The term "fan-out" just means spreading one thing out to many. One post fans out to 500 feed entries — like a fan spreading open from a single point.
Why async — never block the poster#
Even with 500 followers, you never do feed updates synchronously during the user's post request. Alice doesn't care whether Bob's feed is updated — she just wants her post to go live. Making her wait for 500 DB inserts is terrible.
User hits Post
→ Save post to DB: { post_id: 789, user_id: Alice }
→ Drop one message in queue: { event: "post_created", post_id: 789, user_id: Alice }
→ Return "Posted!" to Alice in ~200ms ✓
Queue holds the message.
Feed Service picks it up in the background.
One message into the queue. The fan-out happens inside the Feed Service — not in Alice's request path.
The full fan-out flow#
graph TD
A[Alice posts] --> DB[(Posts DB)]
A --> Q[Queue]
Q --> FS[Feed Service]
FS --> FL[(Followers DB)]
FL --> |500 follower IDs| FS
FS --> F1[Bob's feed]
FS --> F2[Charlie's feed]
FS --> F3[Dave's feed]
FS --> F4[...497 more] Step 1 — Feed Service picks up the message
Step 2 — Fetch Alice's followers
Step 3 — Insert into every follower's feed
500 individual inserts would be slow — one round trip per insert. Instead, batch them:
INSERT INTO feeds (user_id, post_id) VALUES
(Bob, 789), (Charlie, 789), (Dave, 789) ...

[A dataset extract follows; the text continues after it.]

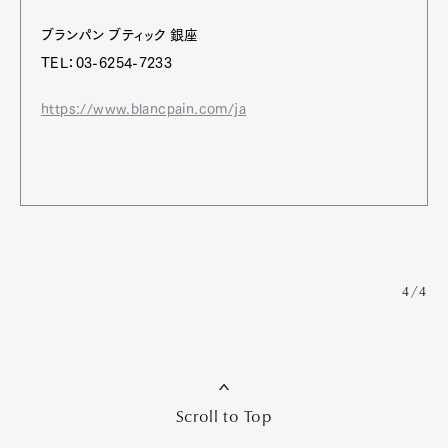
ブランパン ブティック 銀座
TEL：03-6254-7233
https://www.blancpain.com/ja
4/4
Scroll to Top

-- 50 rows per batch, 10 batches total for 500 followers
Batching 50 at a time means 10 DB round trips instead of 500. Same result, 50x fewer network calls.
Step 4 — ACK the queue
Step 5 — Bob opens Instagram
SELECT post_id FROM feeds WHERE user_id = 'Bob' ORDER BY created_at DESC LIMIT 20
→ post_id 789 is already there ← instant, pre-computed
The crash problem — and the fix#
Feed Service crashes after 250 inserts. The message never got ACKed. Visibility timeout expires, message reappears, Feed Service picks it up again and re-runs all 500 inserts. The first 250 followers get duplicate feed entries.
Fix: DB-level idempotency
Put a unique constraint on (user_id, post_id) in the feeds table. Use ON CONFLICT DO NOTHING on every insert.

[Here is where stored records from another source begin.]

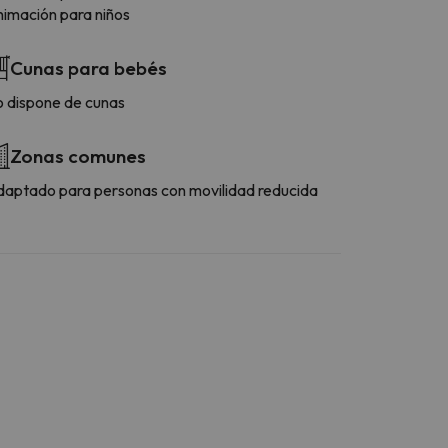
imación para niños
Cunas para bebés
 dispone de cunas
Zonas comunes
aptado para personas con movilidad reducida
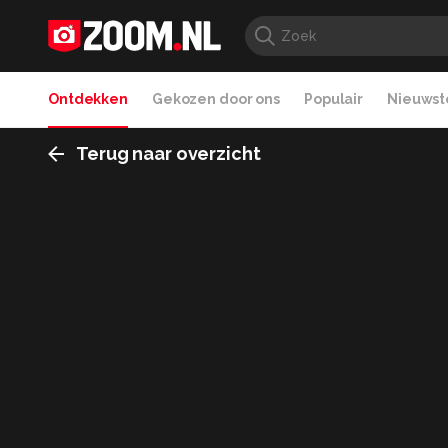
Ontdekken
Gekozen door ons
Populair
Nieuwste
Terug naar overzicht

Now redelivery is completely harmless:
First delivery → inserts rows 1–250 → crashes
Second delivery → tries all 500 again
→ rows 1–250 already exist → skipped silently
→ rows 251–500 inserted fresh
→ done correctly, zero duplicates
DB-level idempotency via unique constraint is the most reliable approach — enforced at the storage layer, not in application code. An application-level "check then insert" has a race condition window between the check and the insert. The DB constraint has no such gap.

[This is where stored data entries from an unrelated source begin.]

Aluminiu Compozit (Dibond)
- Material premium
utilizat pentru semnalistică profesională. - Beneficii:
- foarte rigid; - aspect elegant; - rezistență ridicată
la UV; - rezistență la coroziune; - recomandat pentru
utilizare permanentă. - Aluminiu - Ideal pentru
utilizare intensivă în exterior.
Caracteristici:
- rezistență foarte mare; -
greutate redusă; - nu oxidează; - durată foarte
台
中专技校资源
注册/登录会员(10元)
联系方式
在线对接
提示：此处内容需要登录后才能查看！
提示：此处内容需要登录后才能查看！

Interview framing: "For normal users I'd use fan-out on write — drop a post_created event into a queue, the Feed Service fetches the follower list and writes to each follower's feed in batched inserts asynchronously. Inserts are idempotent via a unique constraint on (user_id, post_id) so retries are safe. Reads are O(1) — the feed is pre-computed. Fan-out on write breaks down for celebrities — that's where fan-out on read comes in."